(EXERCISE GOAL):
Repeat the stretch of entries below from the line with "nose: (346, 575)" through the line with "right knee: (698, 661)". Include both ends and add nothing.
--- EXTRACTED INFORMATION Enclosed Below ---
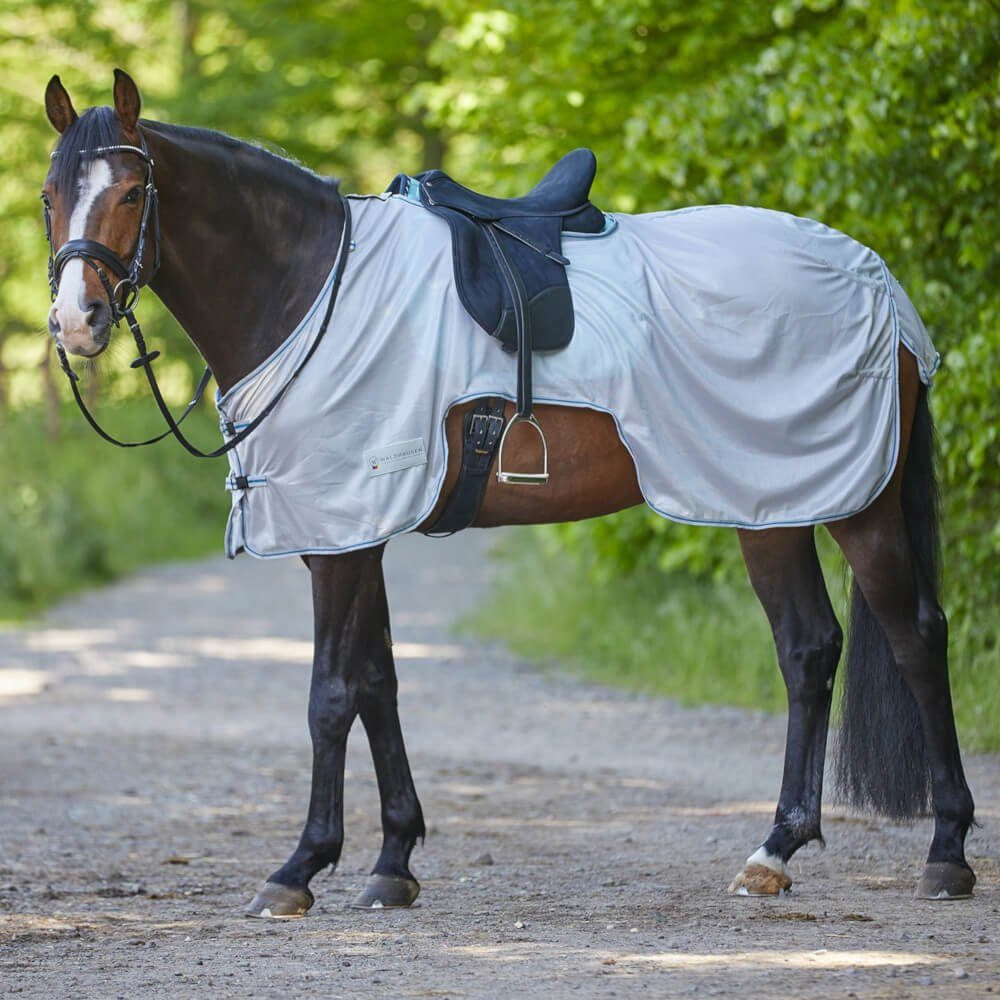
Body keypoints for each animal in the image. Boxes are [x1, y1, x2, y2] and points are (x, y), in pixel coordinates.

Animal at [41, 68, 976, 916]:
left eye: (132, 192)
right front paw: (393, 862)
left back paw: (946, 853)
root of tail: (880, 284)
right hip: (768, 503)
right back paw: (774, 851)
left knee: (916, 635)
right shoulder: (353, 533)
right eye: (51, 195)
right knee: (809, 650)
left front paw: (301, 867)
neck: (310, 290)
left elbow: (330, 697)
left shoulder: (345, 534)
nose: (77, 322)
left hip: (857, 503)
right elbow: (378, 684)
--- End of Enclosed EXTRACTED INFORMATION ---
--- EXTRACTED INFORMATION Enclosed Below ---
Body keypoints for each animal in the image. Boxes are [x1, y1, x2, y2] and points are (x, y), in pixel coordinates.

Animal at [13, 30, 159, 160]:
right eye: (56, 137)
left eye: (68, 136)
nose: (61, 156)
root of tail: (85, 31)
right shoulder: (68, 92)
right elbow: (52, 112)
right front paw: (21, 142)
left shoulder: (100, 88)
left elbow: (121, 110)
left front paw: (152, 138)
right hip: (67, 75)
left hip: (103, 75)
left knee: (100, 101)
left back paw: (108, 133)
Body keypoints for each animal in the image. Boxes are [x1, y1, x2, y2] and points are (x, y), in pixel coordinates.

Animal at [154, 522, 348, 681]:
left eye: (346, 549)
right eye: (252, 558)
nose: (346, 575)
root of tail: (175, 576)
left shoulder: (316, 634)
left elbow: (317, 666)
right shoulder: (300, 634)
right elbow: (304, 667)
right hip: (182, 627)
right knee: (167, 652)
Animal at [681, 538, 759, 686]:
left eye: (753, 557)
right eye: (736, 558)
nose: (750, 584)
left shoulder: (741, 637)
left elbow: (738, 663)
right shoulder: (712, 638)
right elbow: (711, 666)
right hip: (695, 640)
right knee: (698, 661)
--- End of Enclosed EXTRACTED INFORMATION ---
(PROBLEM SOLUTION):
nose: (346, 575)
root of tail: (175, 576)
left shoulder: (316, 634)
left elbow: (317, 666)
right shoulder: (300, 634)
right elbow: (304, 667)
right hip: (182, 627)
right knee: (167, 652)
Animal at [681, 538, 759, 686]:
left eye: (753, 557)
right eye: (736, 558)
nose: (750, 584)
left shoulder: (741, 637)
left elbow: (738, 663)
right shoulder: (712, 638)
right elbow: (711, 666)
right hip: (695, 640)
right knee: (698, 661)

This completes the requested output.